─── Input for this task ───
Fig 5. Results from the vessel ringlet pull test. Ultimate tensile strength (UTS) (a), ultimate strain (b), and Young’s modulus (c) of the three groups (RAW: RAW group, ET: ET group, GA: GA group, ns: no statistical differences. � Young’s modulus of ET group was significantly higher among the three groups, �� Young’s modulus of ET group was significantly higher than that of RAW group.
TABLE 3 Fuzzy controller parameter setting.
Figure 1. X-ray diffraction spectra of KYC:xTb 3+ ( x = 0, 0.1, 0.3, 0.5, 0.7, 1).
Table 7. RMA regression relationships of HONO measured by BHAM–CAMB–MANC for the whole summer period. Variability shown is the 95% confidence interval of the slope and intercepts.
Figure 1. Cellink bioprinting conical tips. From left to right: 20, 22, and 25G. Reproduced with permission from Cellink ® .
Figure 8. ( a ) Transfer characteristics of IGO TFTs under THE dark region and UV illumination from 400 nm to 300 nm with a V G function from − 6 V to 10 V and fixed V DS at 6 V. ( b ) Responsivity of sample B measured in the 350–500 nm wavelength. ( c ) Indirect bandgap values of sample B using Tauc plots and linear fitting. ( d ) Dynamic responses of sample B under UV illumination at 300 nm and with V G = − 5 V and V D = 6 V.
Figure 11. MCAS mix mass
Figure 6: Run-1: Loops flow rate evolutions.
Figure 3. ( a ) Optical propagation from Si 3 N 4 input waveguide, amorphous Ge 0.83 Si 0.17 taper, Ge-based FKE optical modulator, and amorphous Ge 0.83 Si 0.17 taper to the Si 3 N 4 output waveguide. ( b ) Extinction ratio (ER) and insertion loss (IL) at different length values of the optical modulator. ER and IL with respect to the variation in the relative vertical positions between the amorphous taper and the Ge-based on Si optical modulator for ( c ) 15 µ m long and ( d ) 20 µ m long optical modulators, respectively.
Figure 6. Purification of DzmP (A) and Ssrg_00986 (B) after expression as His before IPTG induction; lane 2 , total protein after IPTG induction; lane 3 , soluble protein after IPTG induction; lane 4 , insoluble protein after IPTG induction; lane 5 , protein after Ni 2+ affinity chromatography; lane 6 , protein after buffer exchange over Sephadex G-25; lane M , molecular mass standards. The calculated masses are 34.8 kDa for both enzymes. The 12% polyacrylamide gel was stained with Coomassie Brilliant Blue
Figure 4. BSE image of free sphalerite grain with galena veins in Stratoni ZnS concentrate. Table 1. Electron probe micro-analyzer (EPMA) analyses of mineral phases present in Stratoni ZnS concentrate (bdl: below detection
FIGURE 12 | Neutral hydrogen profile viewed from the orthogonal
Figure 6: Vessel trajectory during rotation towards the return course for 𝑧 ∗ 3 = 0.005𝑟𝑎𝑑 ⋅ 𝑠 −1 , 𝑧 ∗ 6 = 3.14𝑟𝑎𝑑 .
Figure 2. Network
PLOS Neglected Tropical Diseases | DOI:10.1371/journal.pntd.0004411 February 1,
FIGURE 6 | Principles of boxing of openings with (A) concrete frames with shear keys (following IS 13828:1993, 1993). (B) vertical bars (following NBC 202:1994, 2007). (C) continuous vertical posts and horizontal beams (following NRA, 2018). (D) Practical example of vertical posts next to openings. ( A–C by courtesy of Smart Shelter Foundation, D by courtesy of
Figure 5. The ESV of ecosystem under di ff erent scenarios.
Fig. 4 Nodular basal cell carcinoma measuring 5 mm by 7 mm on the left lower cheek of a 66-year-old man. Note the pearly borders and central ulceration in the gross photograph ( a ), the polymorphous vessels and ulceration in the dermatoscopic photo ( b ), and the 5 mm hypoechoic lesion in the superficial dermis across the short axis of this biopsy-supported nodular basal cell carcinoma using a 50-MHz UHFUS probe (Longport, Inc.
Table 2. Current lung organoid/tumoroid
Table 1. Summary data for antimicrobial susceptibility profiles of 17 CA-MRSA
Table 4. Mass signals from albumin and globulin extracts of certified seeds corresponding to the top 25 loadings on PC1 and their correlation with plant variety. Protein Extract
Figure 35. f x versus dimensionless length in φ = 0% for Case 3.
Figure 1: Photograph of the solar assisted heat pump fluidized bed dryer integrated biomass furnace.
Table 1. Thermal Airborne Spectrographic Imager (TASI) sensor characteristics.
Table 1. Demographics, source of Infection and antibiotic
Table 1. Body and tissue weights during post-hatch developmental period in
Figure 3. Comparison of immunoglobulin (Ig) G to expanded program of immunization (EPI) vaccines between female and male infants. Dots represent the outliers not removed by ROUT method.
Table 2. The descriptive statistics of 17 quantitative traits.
───
▶ _What the task requires_: Copy out each line of the data that includes the string "between".

▶ _Response area_:
Figure 3. ( a ) Optical propagation from Si 3 N 4 input waveguide, amorphous Ge 0.83 Si 0.17 taper, Ge-based FKE optical modulator, and amorphous Ge 0.83 Si 0.17 taper to the Si 3 N 4 output waveguide. ( b ) Extinction ratio (ER) and insertion loss (IL) at different length values of the optical modulator. ER and IL with respect to the variation in the relative vertical positions between the amorphous taper and the Ge-based on Si optical modulator for ( c ) 15 µ m long and ( d ) 20 µ m long optical modulators, respectively.
Figure 3. Comparison of immunoglobulin (Ig) G to expanded program of immunization (EPI) vaccines between female and male infants. Dots represent the outliers not removed by ROUT method.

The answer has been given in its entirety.